Part2:子どものための医療機関の選び方と症状別対応法

画像 伊藤隆一さん

伊藤隆一さん
医療法人社団慈清会 的場医院 院長/日本小児科医会 副会長

普段からスキンタッチとウォッチングをしよう
 「低年齢であればあるほど抵抗力が弱いので、注意が必要です」と話すのは、医療法人社団慈清会的場医院(東京都葛飾区)の院長で、日本小児科医会の副会長の伊藤隆一さんです。
 核家族化が進み、周囲に相談できる人がいない、一人目の子どもなので子育てに慣れていないなど、さまざまな理由から、子どもの体調の変化に気づけなかったり、ただ不安にかられたりするお父さん・お母さんもいることでしょう。変化に気づくには、普段の「スキンタッチ」と「ウォッチング」が大切です。
 スキンタッチとは、お子さんに触れて、日頃の体温や肌の状態などを知っておくこと。これにより「いつもより熱がある」「肌が乾燥している」といった点を感じとれます。
 ウォッチングとは、観察すること。普段から食事や遊んでいる様子を把握しておくことで、「今日は食欲がない」「いつもより元気がない」といった点に気づけます。
 子どもの具合が悪くなったら、すぐにお医者さんに診てもらったほうが良いか心配になるはず。では、どこの医療機関にかかればいいのでしょうか。
 医療機関と一言でいっても、大きく分けて診療所と病院があります。診療所は入院施設がない医療機関、もしくはベッドの数が19床以下の医療機関のこと。病院は、20床以上のベッドがある医療機関のことです。
 さらに、その役割に応じて一次医療機関、二次医療機関、三次医療機関に分かれています(図表1)。

図1 各医療機関の役割

 一次医療機関は地域の診療所など初期治療を行うところ、二次医療機関は入院治療や専門的な医療を担っている病院、三次医療機関は専門的な医療や高度・先進的な医療を行う病院で、大学病院などが当てはまります。
 普段は、日中なら自分の家の近くにある一次医療機関(診療所)にかかりましょう。「もし聞きたいことがあれば、医療機関に行く前にメモにまとめておくと、忘れずに確認できますよ」と、伊藤さんは助言します。

夜間や休日に悪くなったらどうすればいいの?
 いつもかかっている医療機関が開いていない夜間や休日に、子どもの具合が悪くなったりけがをした場合、救急車を呼ぶべきか、様子を見るべきか、判断ができないこともあるでしょう。子どもは大人よりも症状が急に悪くなったり、早く回復する傾向があります。

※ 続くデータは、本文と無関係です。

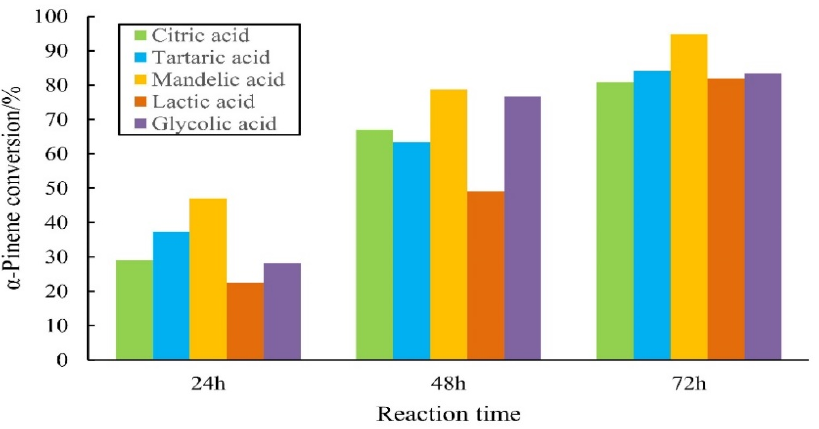
Figure 1. Comparison of conversion of alpha-pinene with AHA as the catalyst. Note: the mass ratio of alpha-pinene, water, and AHA was 1:1:1, at 70 ◦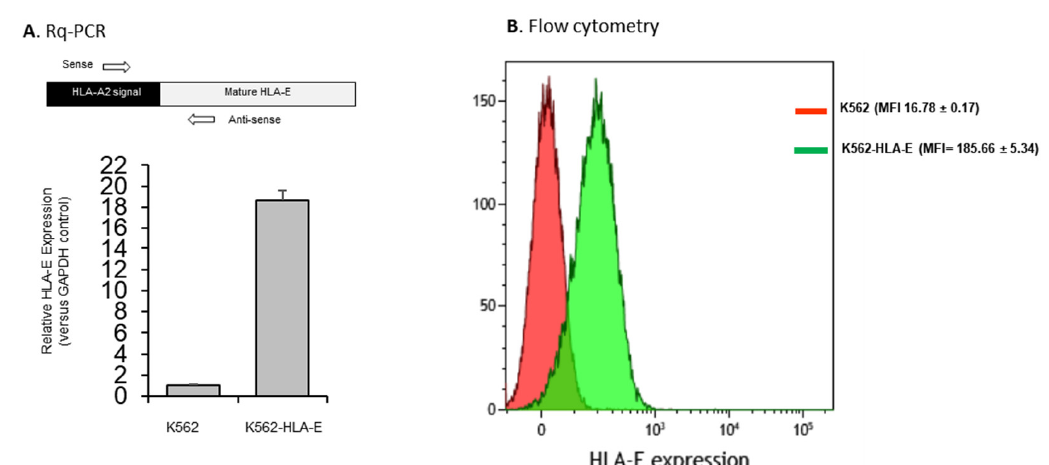
Figure 1. HLA-E expression of genetically engineered K562 cells. ( A ) mRNA expression by K562 and K562-HLA-E cells were determined using real-time quantitative polymerase chain reaction (Rq-PCR) with glyceraldehyde-3-phosphate dehydrogenase (GAPDH) as control. ( B ) HLA-E surface expression was analyzed using fluorescence-activated cell sorting (FACS) with anti-human HLA-E (clone 3D12) in K562 (red) and K562-HLA-E (green) cells.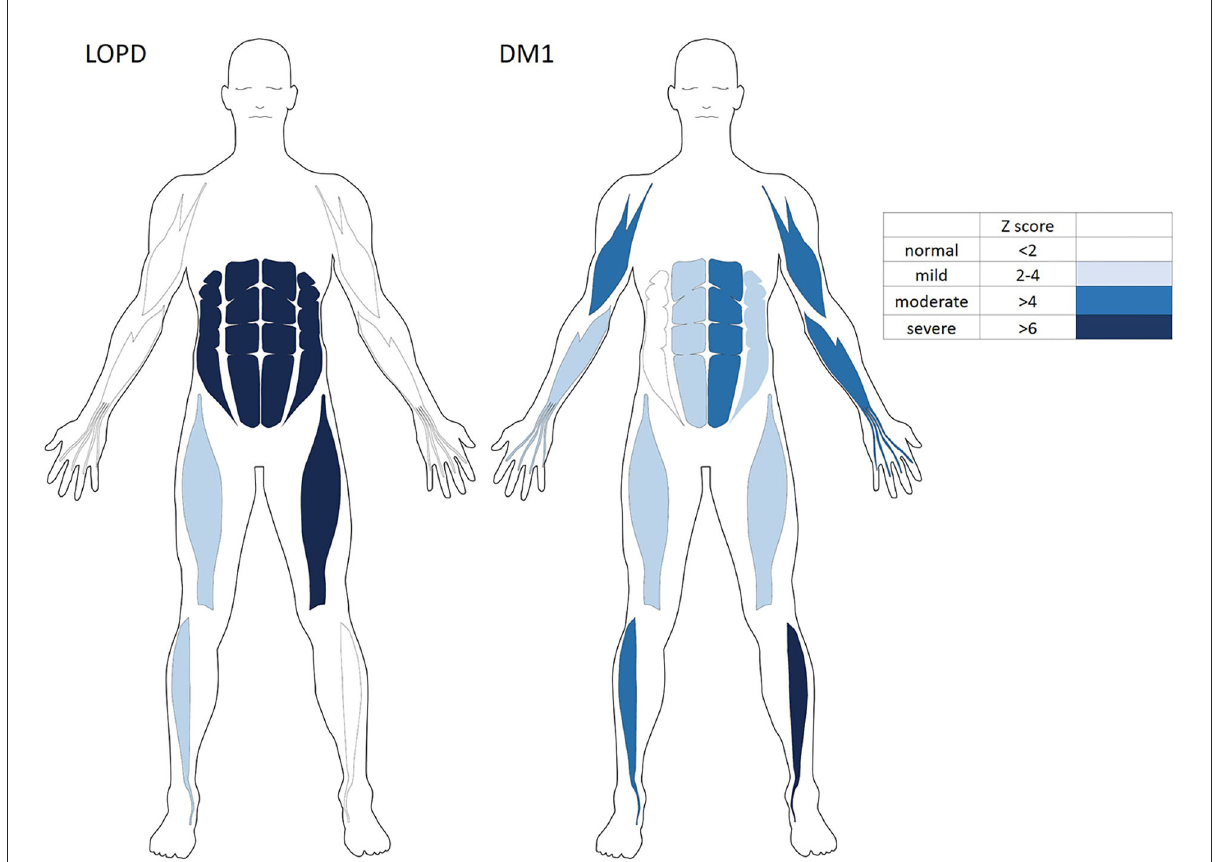
FIGURE3 The variable severity and distribution of qualitative echogenicity in skeletal muscles of the LOPD and Patients with DM1. DM1, Myotonic dystrophy type 1; LOPD, Late-onset Pompe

判断に迷った場合に伊藤さんは、「厚生労働省が整備を進めている『子ども医療電話相談事業(#8000)』に電話しましょう」と強調します。
 ここに電話をすると、住んでいる都道府県の窓口につながり、小児科のお医者さんや看護師さんが症状などを聞いたうえで、「救急車を呼んだほうがいい」「様子を見て、翌日かかりつけ医を受診しましょう」などのアドバイスをしてくれます。
 子どもの症状をわかりやすく伝えるためのチェックポイントや、受診する際の必携品などを図表2にまとめました。心配でも、慌てずに電話し、行動するようにしましょう。

図1 夜間や休日の対応法

起きやすい症状別 覚えておきたい 子どもの症状別対応法

<伊藤さんから一言>
子どもは抵抗力が弱く、医療機関にかかることが多くあります。でも、特に大変なのは小学校に上がる前までですよ!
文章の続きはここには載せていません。